## [PAGE EXTRACT]
· · · ·

No 'actionable intelligence' in 2001 briefing

WASHINGTON -- President Bush insisted yesterday that the Aug. 6, 2001, classified briefing he received on domestic threats by Al Qaeda satisfied him there was no specific terrorist attack planned and that he certainly was prepared to respond to "actionable intelligence."

"I'm satisfied that I never saw any intelligence that indicated there was going to be an attack on America at a time and a place of an attack," the president told reporters after attending Easter services with US troops at Fort Hood, Texas.

Bush made his remarks less than 24 hours after the White House, under pressure from the independent commission investigating the Sept. 11, 2001, terrorist attacks, released the previously classified President's Daily Brief, or PDB, of Aug. 6. The memorandum discloses that US intelligence agencies were aware of an active domestic terrorist network within the United States, and the FBI suspected Al Qaeda could be preparing for airline hijackings and had federal buildings in New York under surveillance.

· · · ·

## [AIM]
Write out the news report on the Aug. 6, 2001, briefing word for word, from its headline through its last sentence.

## [ENTRIES]
· · · ·

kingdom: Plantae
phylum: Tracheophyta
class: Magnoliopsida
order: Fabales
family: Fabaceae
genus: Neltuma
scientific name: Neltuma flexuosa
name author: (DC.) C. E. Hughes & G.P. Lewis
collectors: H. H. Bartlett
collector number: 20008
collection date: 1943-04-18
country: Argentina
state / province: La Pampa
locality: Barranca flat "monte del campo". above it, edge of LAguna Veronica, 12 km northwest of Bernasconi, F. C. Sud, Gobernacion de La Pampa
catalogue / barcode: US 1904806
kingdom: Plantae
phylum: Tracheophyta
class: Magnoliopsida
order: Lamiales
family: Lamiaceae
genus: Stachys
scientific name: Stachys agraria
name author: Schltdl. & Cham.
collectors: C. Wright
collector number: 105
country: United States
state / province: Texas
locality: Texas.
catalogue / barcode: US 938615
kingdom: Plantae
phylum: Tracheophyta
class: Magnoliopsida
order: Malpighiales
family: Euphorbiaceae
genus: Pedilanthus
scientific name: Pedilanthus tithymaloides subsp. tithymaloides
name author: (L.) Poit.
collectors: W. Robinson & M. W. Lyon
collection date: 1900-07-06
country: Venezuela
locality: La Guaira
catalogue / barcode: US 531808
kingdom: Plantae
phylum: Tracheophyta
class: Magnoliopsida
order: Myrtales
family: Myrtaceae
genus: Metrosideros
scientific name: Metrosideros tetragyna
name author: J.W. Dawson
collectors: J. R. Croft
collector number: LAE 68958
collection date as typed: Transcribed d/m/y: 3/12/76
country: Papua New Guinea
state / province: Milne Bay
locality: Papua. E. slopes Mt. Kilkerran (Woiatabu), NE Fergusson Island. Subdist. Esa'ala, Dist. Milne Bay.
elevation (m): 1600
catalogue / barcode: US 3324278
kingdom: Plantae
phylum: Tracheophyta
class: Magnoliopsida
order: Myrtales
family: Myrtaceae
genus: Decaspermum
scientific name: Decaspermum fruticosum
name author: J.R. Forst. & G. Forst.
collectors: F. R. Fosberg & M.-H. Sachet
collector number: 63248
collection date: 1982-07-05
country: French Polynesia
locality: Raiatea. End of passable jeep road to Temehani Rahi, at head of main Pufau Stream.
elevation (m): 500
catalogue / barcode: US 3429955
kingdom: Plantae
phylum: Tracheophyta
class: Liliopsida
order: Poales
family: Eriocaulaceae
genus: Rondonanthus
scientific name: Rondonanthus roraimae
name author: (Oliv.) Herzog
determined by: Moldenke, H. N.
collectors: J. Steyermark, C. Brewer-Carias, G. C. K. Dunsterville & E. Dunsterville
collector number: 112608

· · · ·

## [EXERCISE RESPONSE]
No 'actionable intelligence' in 2001 briefing

WASHINGTON -- President Bush insisted yesterday that the Aug. 6, 2001, classified briefing he received on domestic threats by Al Qaeda satisfied him there was no specific terrorist attack planned and that he certainly was prepared to respond to "actionable intelligence."

"I'm satisfied that I never saw any intelligence that indicated there was going to be an attack on America at a time and a place of an attack," the president told reporters after attending Easter services with US troops at Fort Hood, Texas.

Bush made his remarks less than 24 hours after the White House, under pressure from the independent commission investigating the Sept. 11, 2001, terrorist attacks, released the previously classified President's Daily Brief, or PDB, of Aug. 6. The memorandum discloses that US intelligence agencies were aware of an active domestic terrorist network within the United States, and the FBI suspected Al Qaeda could be preparing for airline hijackings and had federal buildings in New York under surveillance.